Enrollment is always a concern on campuses nationwide. MC enrolled a record of nearly 4,900 students in the Fall of 2008. It's too early to predict the exact count for this fall. MC vice president for enrollment management and student affairs Jim Turcotte says his colleagues around the nation are worried about America's recession and what it will do to enrollment this fall. He expects MC's totals will be close to last year's levels.

In recent weeks, MC's School of Business began its Center for Economic Education. MC's center is in partnership with the Mississippi Center for Economic Education housed on the Millsaps campus in Jackson. MC's School of Business opened the center with a workshop for Clinton public school teachers. MC seeks to promote a better understanding of economic education and host workshops and other programs for teachers in districts around Central Mississippi.

MC leaders are also delighted to see the Christian university nationally recognized by Forbes magazine as one of the Top 25 Best College Buys in America. MC landed in 24th place. One of America's premier business publications, Forbes looked at such things as "Who's Who in America'' citations, student and faculty awards, salaries and graduation rates and course evaluations.

The survey was compiled by Forbes and the Center for College Affordability and Productivity. Such institutions as Florida State University and the University of Florida also made the top 25 list. Berea College in Kentucky was listed as No. 1.

Chad Phillips, executive director of enrollment management at MC, says the university's quality education at an affordable price, is what earned his alma mater in Clinton such high marks in the magazine.

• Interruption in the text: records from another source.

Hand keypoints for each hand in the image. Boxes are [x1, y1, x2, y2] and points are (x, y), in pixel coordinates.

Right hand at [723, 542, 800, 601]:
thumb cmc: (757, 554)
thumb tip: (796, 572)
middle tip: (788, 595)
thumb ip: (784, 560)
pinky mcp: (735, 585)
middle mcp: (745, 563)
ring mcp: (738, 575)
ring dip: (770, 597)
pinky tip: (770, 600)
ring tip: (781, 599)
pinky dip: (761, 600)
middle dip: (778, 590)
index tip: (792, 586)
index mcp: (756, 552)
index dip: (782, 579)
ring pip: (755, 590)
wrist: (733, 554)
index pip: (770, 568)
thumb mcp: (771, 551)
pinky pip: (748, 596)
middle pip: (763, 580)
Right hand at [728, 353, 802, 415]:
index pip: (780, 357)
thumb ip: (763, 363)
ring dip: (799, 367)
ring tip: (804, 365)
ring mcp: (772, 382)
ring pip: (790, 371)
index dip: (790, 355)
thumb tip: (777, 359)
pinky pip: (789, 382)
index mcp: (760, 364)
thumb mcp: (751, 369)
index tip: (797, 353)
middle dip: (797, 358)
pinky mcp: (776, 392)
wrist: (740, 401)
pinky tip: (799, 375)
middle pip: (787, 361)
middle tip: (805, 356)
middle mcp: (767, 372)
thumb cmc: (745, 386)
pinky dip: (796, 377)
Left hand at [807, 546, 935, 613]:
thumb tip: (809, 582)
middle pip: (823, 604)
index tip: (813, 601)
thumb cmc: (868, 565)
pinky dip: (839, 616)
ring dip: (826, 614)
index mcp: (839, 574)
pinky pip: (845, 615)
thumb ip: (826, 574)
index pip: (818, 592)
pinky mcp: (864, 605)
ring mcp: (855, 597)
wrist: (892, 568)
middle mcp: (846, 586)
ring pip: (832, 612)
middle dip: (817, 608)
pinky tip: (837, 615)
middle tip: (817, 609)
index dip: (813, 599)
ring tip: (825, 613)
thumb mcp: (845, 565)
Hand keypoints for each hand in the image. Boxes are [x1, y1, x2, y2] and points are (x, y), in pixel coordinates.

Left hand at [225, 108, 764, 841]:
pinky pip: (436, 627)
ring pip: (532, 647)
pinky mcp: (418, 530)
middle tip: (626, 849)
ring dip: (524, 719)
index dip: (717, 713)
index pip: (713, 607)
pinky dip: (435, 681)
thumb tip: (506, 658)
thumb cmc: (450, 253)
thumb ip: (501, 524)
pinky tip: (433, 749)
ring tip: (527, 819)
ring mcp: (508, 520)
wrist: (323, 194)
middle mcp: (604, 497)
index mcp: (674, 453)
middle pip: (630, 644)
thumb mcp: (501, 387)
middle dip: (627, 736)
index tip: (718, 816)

At an MC orientation Aug. 6, the day the Forbes survey was released, incoming junior Erica Sutton said she was attracted to the university because of its Christian atmosphere and strong academic programs. A recent Holmes Community College honors graduate, Sutton will study graphic arts this fall at MC. "I think I'm ready for it,'' she said as her father, Hinds County Justice Court Judge Frank L. Sutton joined her on the MC campus.

Frank Sutton, who is also a pastor, said he likes her decision to attend MC because his daughter, a Forest Hill High graduate, will be close to his home in the capital city.